Ausgelesener Text:
□ □ □ □

# ayato  suche effekt in after effects 7.0



## DilF (28. November 2006)

Sers,

benutze das neue Adobe After Effects 7.0.
ich wollte das tut 21 von ayato nachmachen.
komme bei schritt 5 leider nicht weiter, weil ich keine ahnung habe, was dieses "Displacement Map" sein soll. 

kann mir einer sagen, wo ich das in After Effects 7 finde.
Hab schon ewig gesucht, aber leider nix gefunden.

Danke schon mal im vorraus


achja, ich habe das Programm natürlich auf deutsch. eine deutsche Beschreibung wo ich das finde wäre sehr nett


----------



## Nico (28. November 2006)

Effekte => Verzerren => Versetzen


----------



## DilF (28. November 2006)

sry aber da hab ich den effekt nich drin nur:

Komplexe Wellen
Komplexes Wölben
Kräuseln
Optikkompression
Polarkoordinaten
Schmieren
Spiegeln
Strudel
Transformieren
Turbulentes Versetzten
Verflüssigen
Verkrümmen
Verschieben
Wölben
Zoomen


Aber wenn ich auf "Turbulentes Versetzen" wähle (was auch am ähnlichsten is von der schreibweise XD) sieht das nich so aus, wie auf den screens von ayato


----------



## axn (1. Dezember 2006)

"Versetzen" gibt es nur in der PRO-Version.

mfg

axn


----------



## DilF (3. Dezember 2006)

kann ich meine version irgendwie auf pro updaten?
oder kann ich den plugin irgendwo runterladen?


----------

□ □ □ □

Die folgenden Daten:

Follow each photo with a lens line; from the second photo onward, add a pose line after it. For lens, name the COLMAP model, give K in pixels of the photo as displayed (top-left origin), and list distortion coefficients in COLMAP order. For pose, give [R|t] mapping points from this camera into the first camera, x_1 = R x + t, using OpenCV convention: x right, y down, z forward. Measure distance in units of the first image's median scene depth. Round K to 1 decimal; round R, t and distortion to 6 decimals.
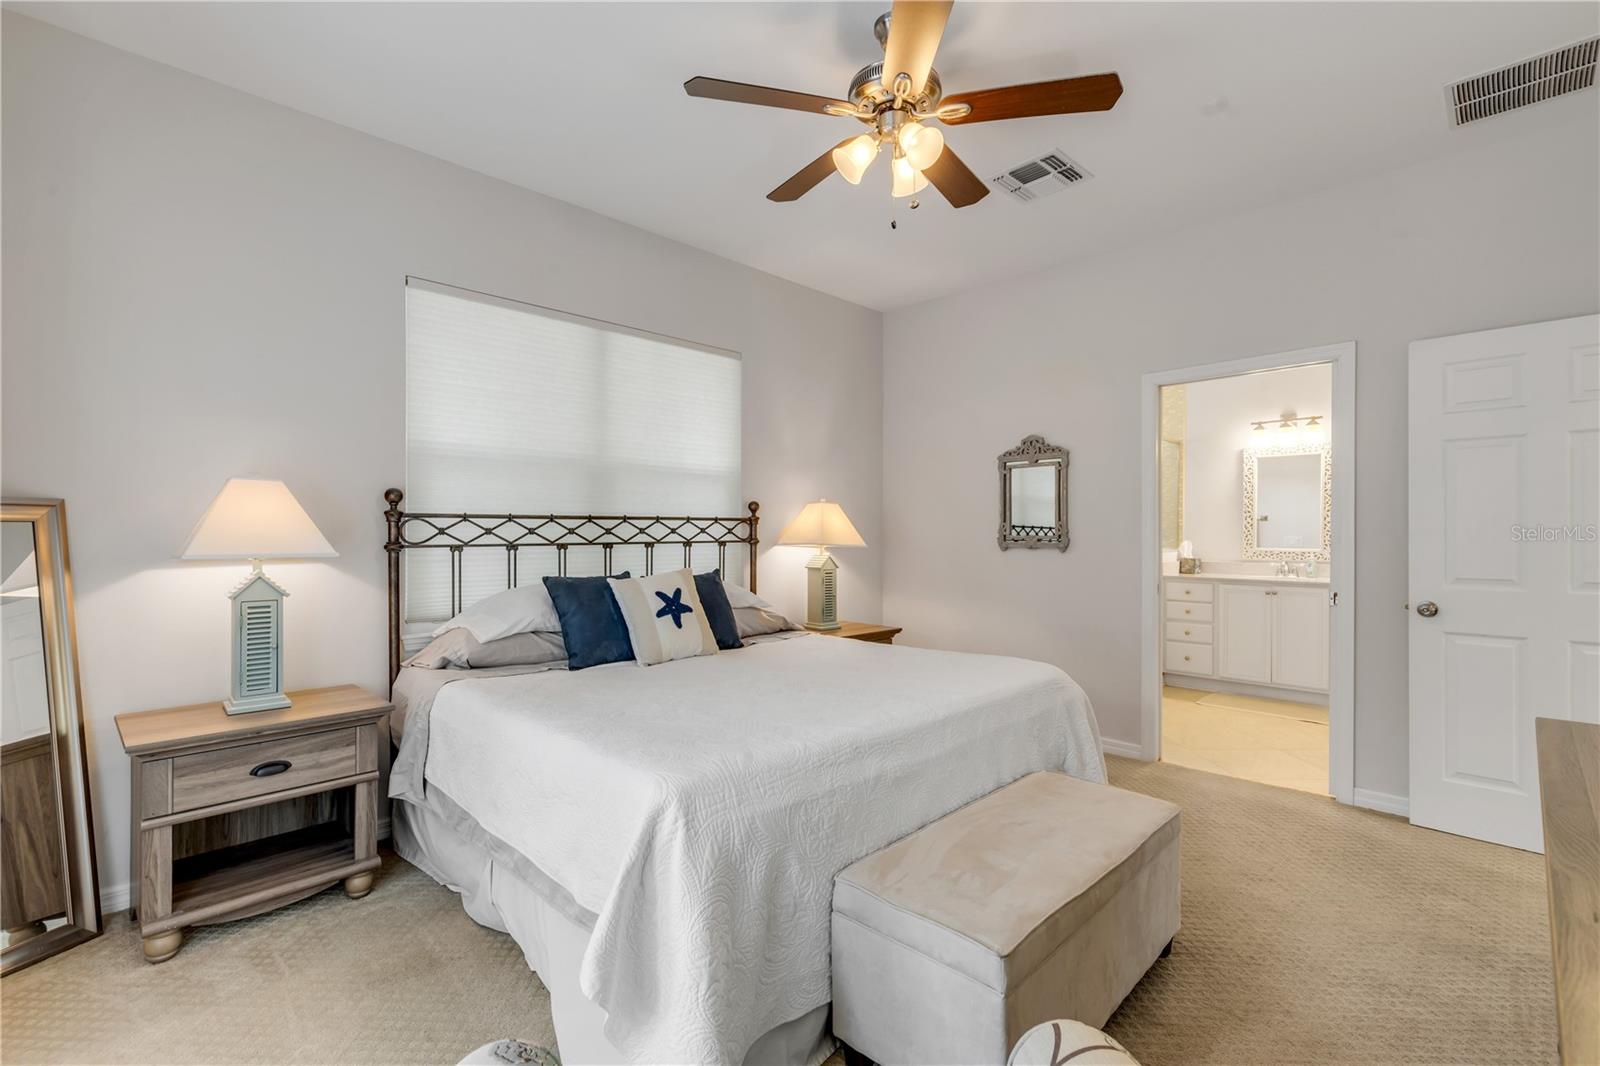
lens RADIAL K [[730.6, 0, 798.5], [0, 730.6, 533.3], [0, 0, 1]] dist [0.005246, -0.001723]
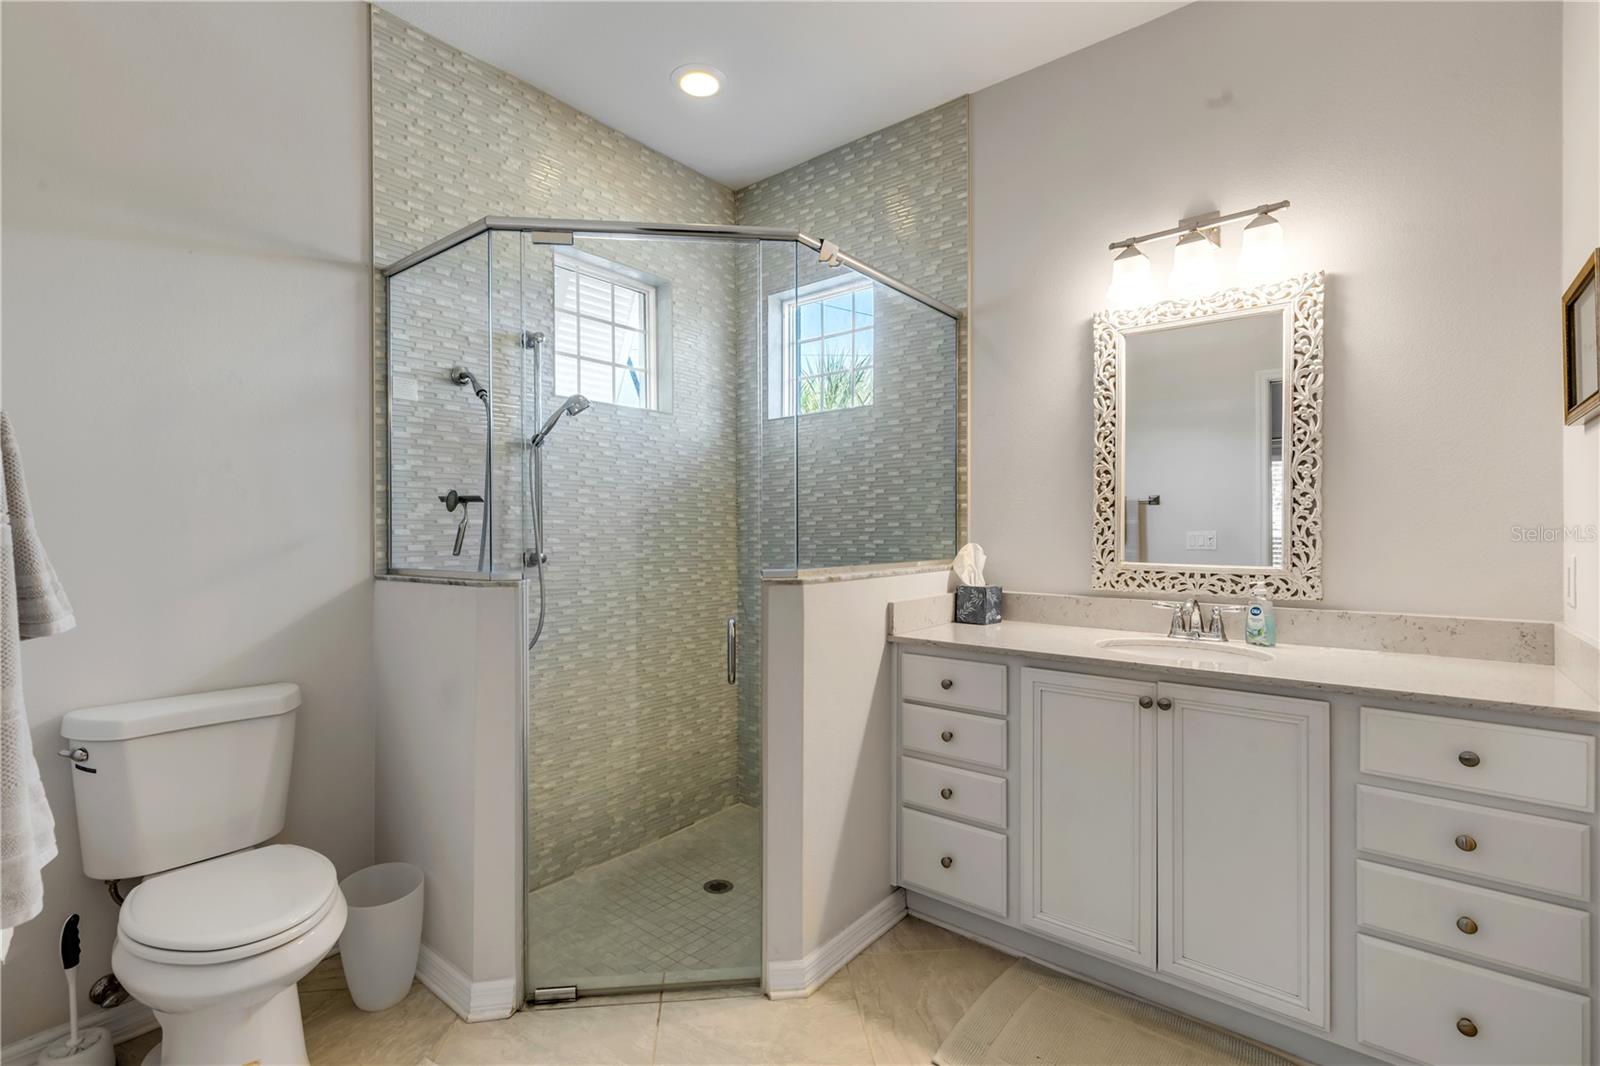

□ □ □ □

Was verlangt wird:
Gib aus dem Forumsthread über After Effects oben alles von „Aber wenn ich“ bis runter zu „in der PRO-Version.“ wortgetreu aus.

Deine Antwort:
Aber wenn ich auf "Turbulentes Versetzen" wähle (was auch am ähnlichsten is von der schreibweise XD) sieht das nich so aus, wie auf den screens von ayato


----------



## axn (1. Dezember 2006)

"Versetzen" gibt es nur in der PRO-Version.